== Text extract ==

After visiting the American Sign Museum in Cincinnati, I did
what I’d been meaning to do for months: I rented the 2014 documentary Sign Painters online from FilmBuff.
(It’s also available from Amazon and other sources.) This loving tribute to a
neglected 20th century art form includes interviews with some of its leading
practitioners, like the late Keith Knecht, whose John Wayne posters I featured
in my last web post. It also introduces us to artists who are still playing
their trade, including young people who will carry it on for years to come.
There is even a class in traditional sign painting technique (or sign graphics)
being taught at the Los Angeles Technical Trade College.
My hat’s off
to Faythe Levine and Sam Macon, who spent years creating this labor of love, as
well as Josh Luke and Bob Behounek, who provided their lettering, and Dave
Kiehl of Harvest Moon Design, who was responsible for the inventive title
animation and end credits.
But there is
another movie that sings the praises of sign painters, and it was made more
than eighty years ago. Face in the Sky
(Fox, 1933) stars Spencer Tracy and Stuart Erwin as a pair of itinerant artists
who paint their images on the sides of barns across the countryside. Tracy is a
cocky fellow with the soul of a poet, an opinion that others don’t necessarily
share, in this fanciful tale directed by Harry Lachman—himself a former artist
and illustrator. Humphrey Pearson’s screenplay was based on a story by Frank
Capra’s close friend and sometimes-collaborator Myles Connolly.
Unfortunately,
it’s not an easy movie to see, because the sole surviving print, in the 16mm
format, was copied from a rapidly deteriorating 35mm original in the 1970s. It
exists in the William K. Everson Collection at George Eastman House (just
renamed the George Eastman Museum) and was last screened at a Cinefest in
Syracuse, New York.

===
== Information provided ==

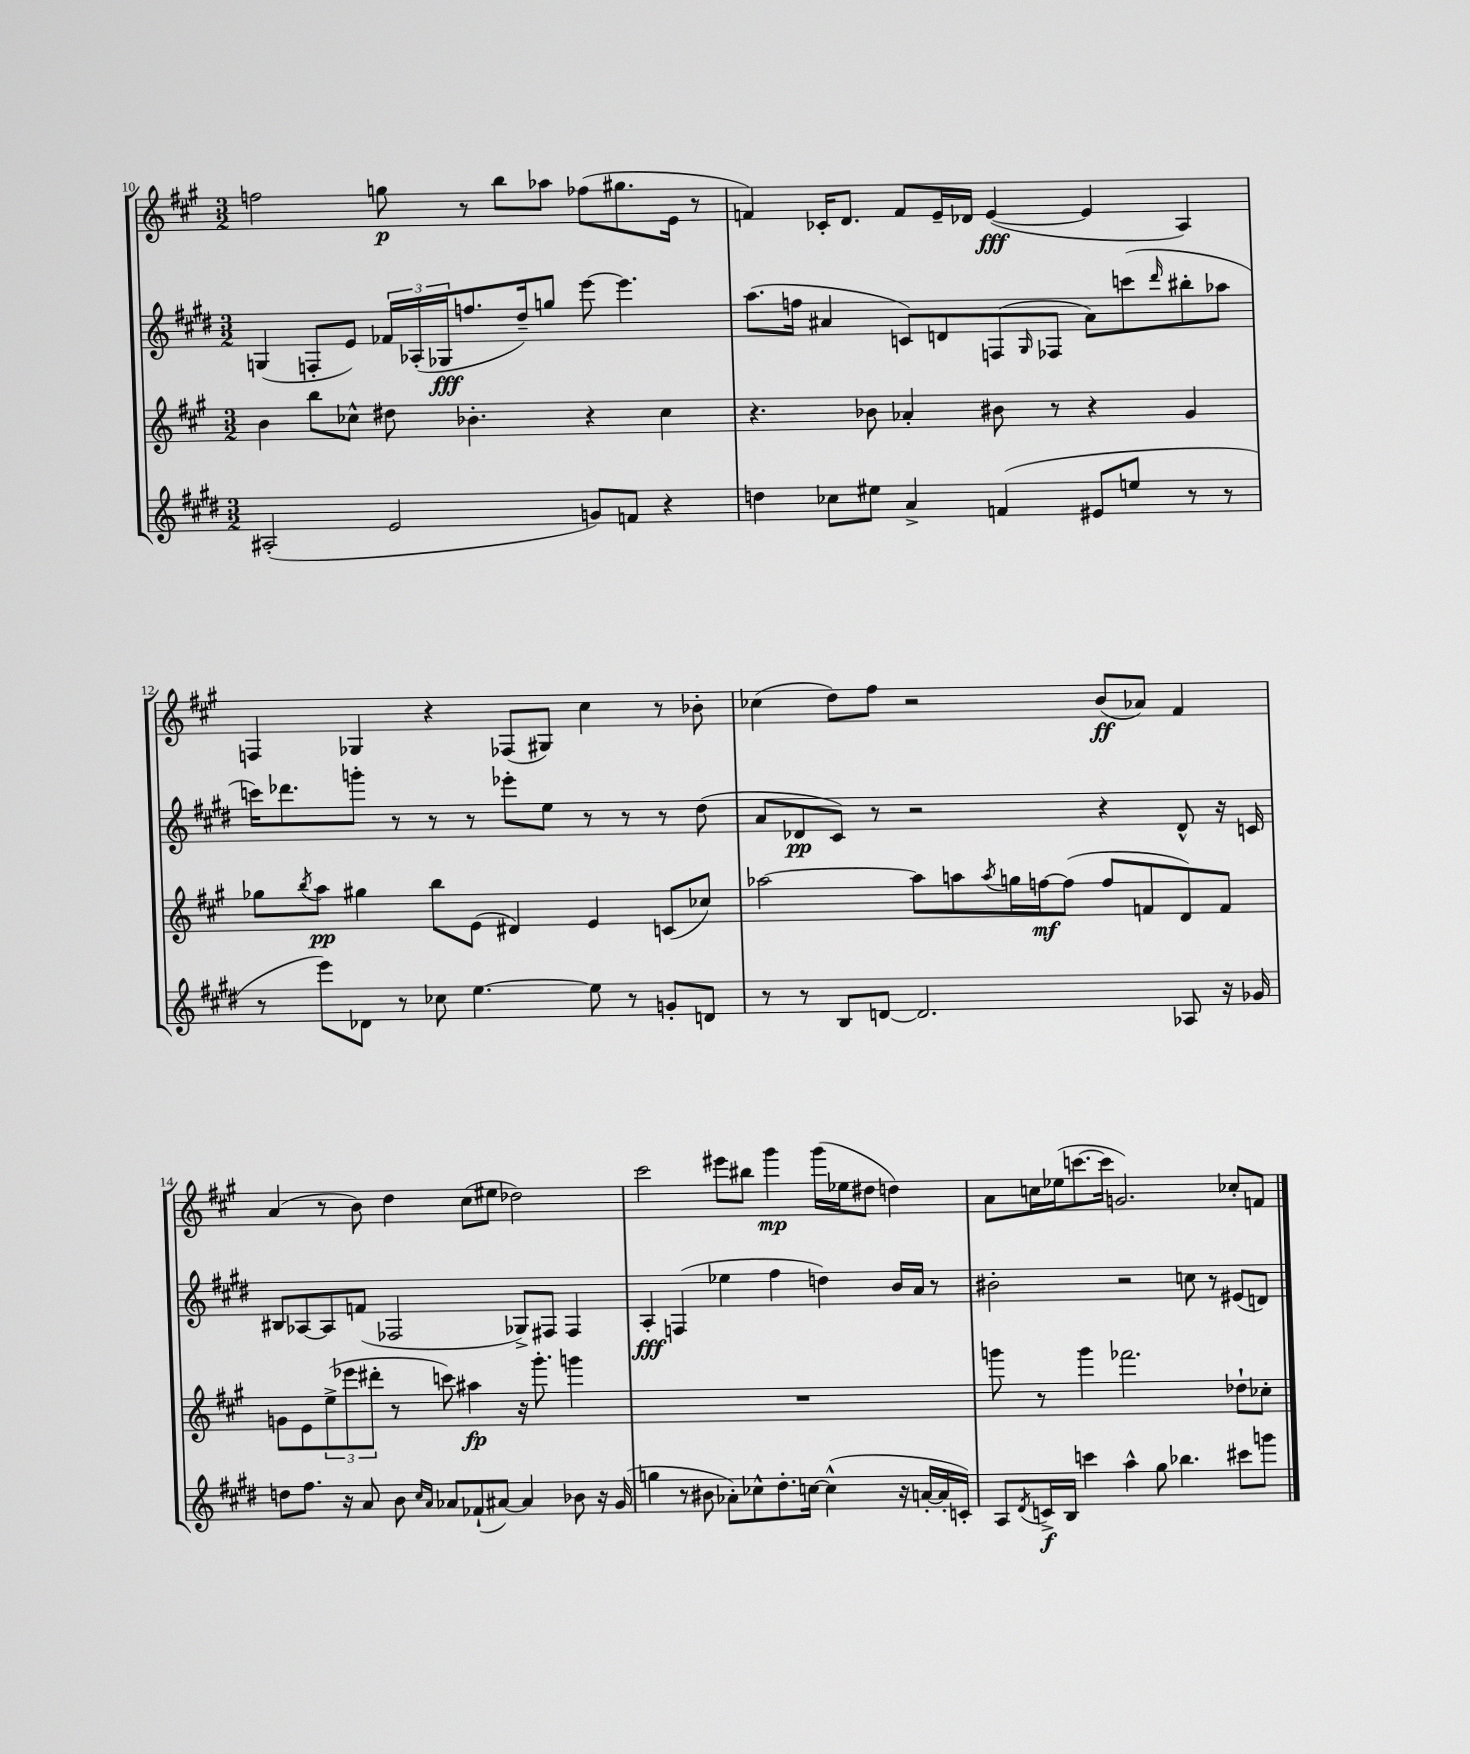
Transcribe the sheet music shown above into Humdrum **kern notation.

**kern	**kern	**kern	**kern
*staff4	*staff3	*staff2	*staff1
*clefG2	*clefG2	*clefG2	*clefG2
*k[f#c#g#d#]	*k[f#c#g#]	*k[f#c#g#d#]	*k[f#c#g#]
*M3/2	*M3/2	*M3/2	*M3/2
(2A#'/	4b\	(4G/	2ff\
.	8bb\L	8F'/L	.
.	8cc-^^\J	8e/J)	.
2e/	8dd#\	24f-/LL	8gg\
.	.	(24A-'/	.
.	.	24G-/J	.
.	4.b-'\	8.ff/	8r
.	.	.	8bb\L
.	.	16dd#~/k)	.
.	.	8gg/J	8aa-\J
8g/L)	4r	[8eee\	(8ff-\L
8f/J	.	4.eee\]	8.gg#\
4r	4cc-\	.	.
.	.	.	16e\Jk
.	.	.	8r
=	=	=	=
4dd\	4.r	(8.aa\L	4f/)
.	.	16ff\Jk	.
8cc-\L	.	4a#/	16c-'/LK
.	.	.	8.d/J
8ee#\J	8b-\	.	.
4a^/	4a-'/	8c/L)	8f/L
.	.	8d/	16e~/L
.	.	.	16d-/JJ
(4f/	8b#\	(8F/	([4e/
.	.	16qqG#/	.
.	8r	8F-/J	.
8e#/L	4r	8a#\L)	4e/]
8ee/J	.	(8ccc\	.
.	.	16qqddd#/	.
8r	4g#/	8bb#'\	4A/)
8r	.	8aa-\J	.
=	=	=	=
8r	8gg-\L	16ccc\LK)	4F/
.	.	8.ddd-\	.
.	8qbb/	.	.
8eee\L)	8aa\J	.	.
8d-\J	4gg#\	8ggg'\J	4G-/
8r	.	8r	.
8cc-\	8bb\L	8r	4r
[4.ee\	(8e\J	8r	.
.	4d#/)	8eee-'\L	(8F-/L
.	.	8ee\J	8G#/J)
8ee\]	4e/	8r	4cc#\
8r	.	8r	.
8g'/L	(8c/L	8r	8r
8d/J	8cc-/J)	(8dd#\	8b-'\
=	=	=	=
8r	[2aa-\	8a/L	(4cc-\
8r	.	8d-/	.
8B/L	.	8c#/J)	8dd\L)
[8d/J	.	8r	8ff#\J
2.d/]	8aa-\]L	2r	2r
.	8aa\	.	.
.	8qaa/	.	.
.	16gg\L	.	.
.	[16ff\J	.	.
.	(8ff\]J	.	.
.	8ff/L	4r	(8b/L
.	8f/	.	8a-/J)
8A-/	8d/)	8d-^^/	4f#/
16r	8f/J	16r	.
16g-/	.	16c/	.
=	=	=	=
8dd\L	8g\L	8B#/L	(4a/
8.ff#\J	8e\	[8A-/	.
.	(12ee^\	8A-/]	8r
16r	.	.	.
.	12eee-\	.	.
8a/	.	(8f/J	8b\)
.	12ddd#'\J	.	.
8b\	8r	2F-/	4dd\
16qqcc#/LL	.	.	.
16qqa/JJ	.	.	.
8a-/L	8ccc\)	.	.
(8f-`/	4aa#\	.	(8cc#\L
[8a#/J)	.	.	8ee#\J
4a#/]	16r	8G-^/L)	2dd-\)
.	8.ggg#'\	.	.
.	.	8F#/J	.
8b-\	4ggg\	4F#/	.
16r	.	.	.
(16g#/	.	.	.
=	=	=	=
4gg\	1.r	4A'/	2ccc#\
8r	.	(4F/	.
8b#\	.	.	.
8a-'\L)	.	4ee-\	8eee#\L
8cc-^^\	.	.	8bb#\J
8.dd#'\	.	4ff#\	4ggg#\
[16cc\Jk	.	.	.
(4cc^^\]	.	4dd\)	(16ggg#\LL
.	.	.	16ee-\J
.	.	.	8dd#\J
16r	.	16b/LL	4dd\)
[16a'/LL	.	16a/JJ	.
16a'/]	.	8r	.
16c'/JJ)	.	.	.
=	=	=	=
8A/L	8ggg\	2b#'\	8a\L
8qd#/	.	.	.
16c^/L	8r	.	16cc\L
16B/JJ	.	.	(16ee-\J
4ccc\	4ggg\	.	[8.ccc\
.	.	.	16ccc\]Jk
4aa^^\	2.fff-\	2r	2.g/)
8gg#\	.	.	.
4.bb-\	.	.	.
.	.	8cc\	.
.	.	8r	.
8ccc#\L	8dd-`\L	(8e#/L	8cc-'/L
8ggg\J	8cc-'\J	8d/J)	8f/J
==	==	==	==
*-	*-	*-	*-
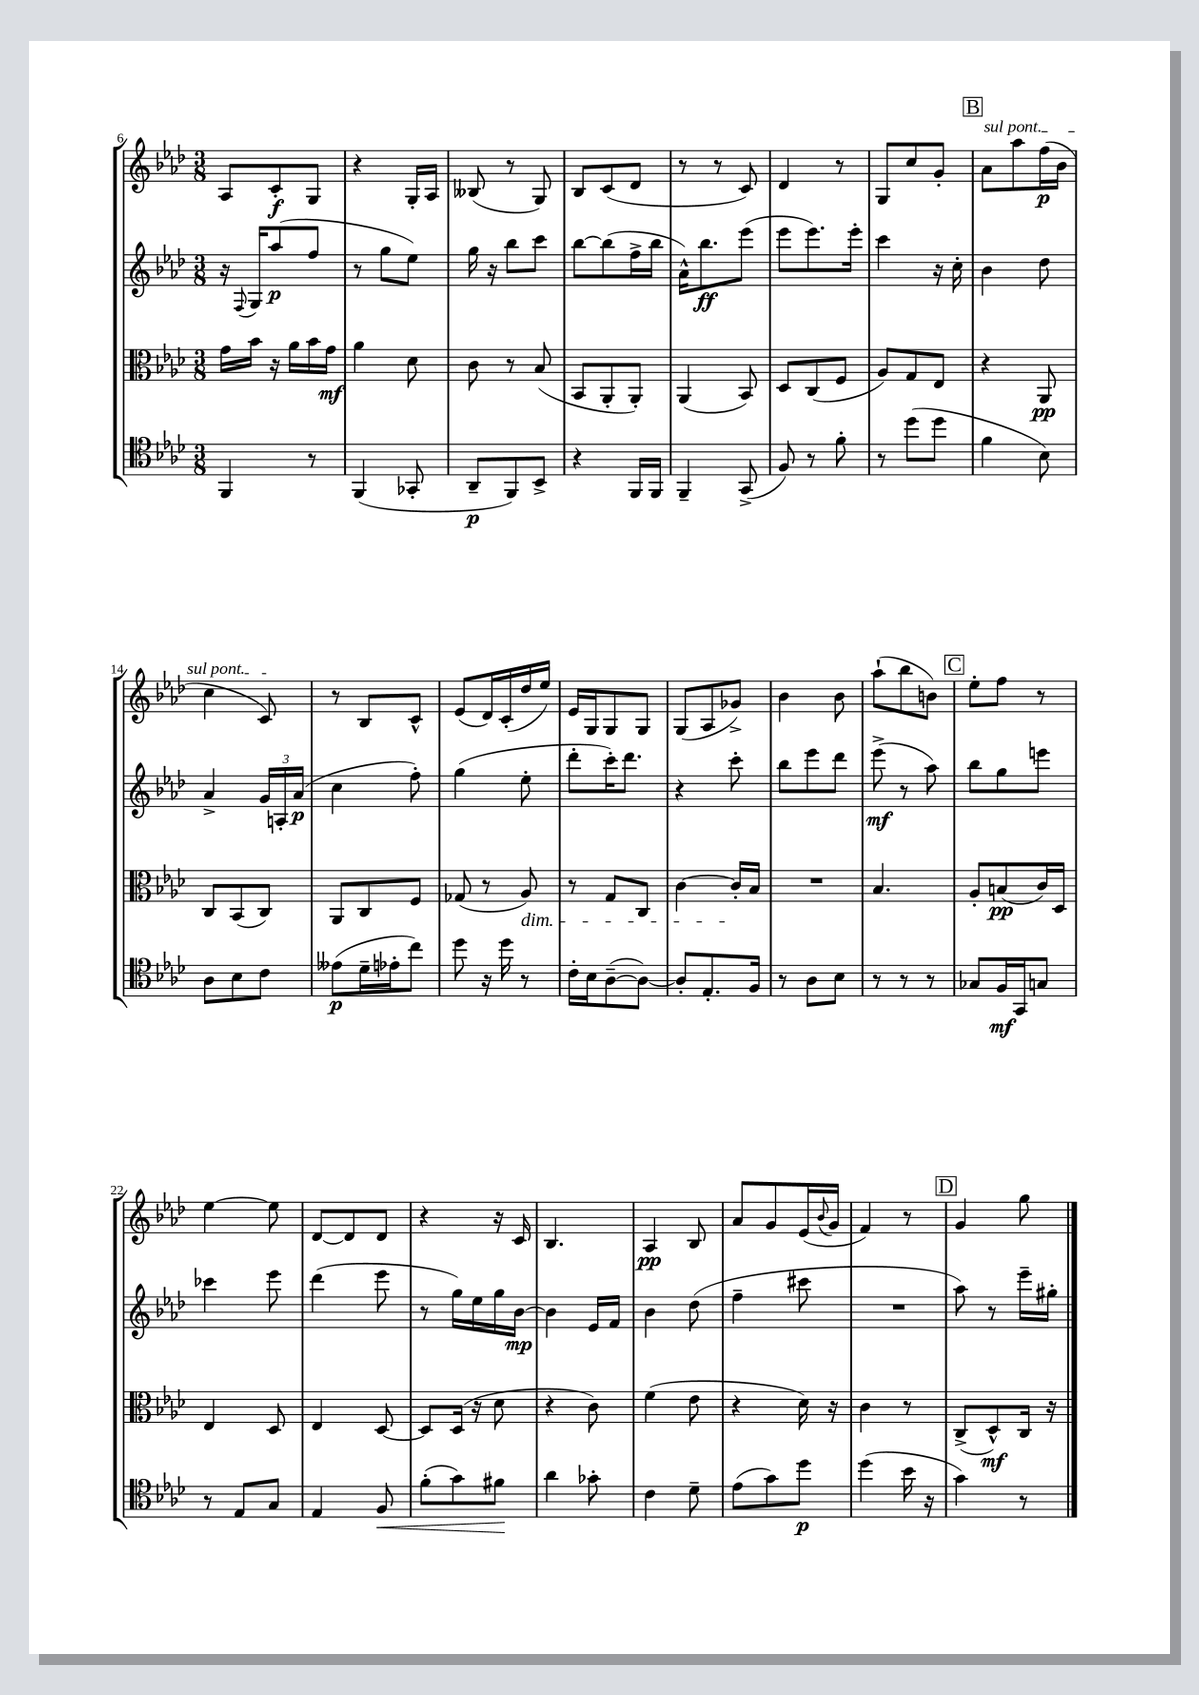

===

Set tasks =>
• a. Reproduce word for word the passage of the sign painting text above, from "being taught at" up to and including "and end credits.".
• b. List every line of the records above that contains the string "kern", matching case exactly.

Results by task =>
• a.
being taught at the Los Angeles Technical Trade College.
My hat’s off
to Faythe Levine and Sam Macon, who spent years creating this labor of love, as
well as Josh Luke and Bob Behounek, who provided their lettering, and Dave
Kiehl of Harvest Moon Design, who was responsible for the inventive title
animation and end credits.

• b.
Transcribe the sheet music shown above into Humdrum **kern notation.
**kern	**kern	**kern	**kern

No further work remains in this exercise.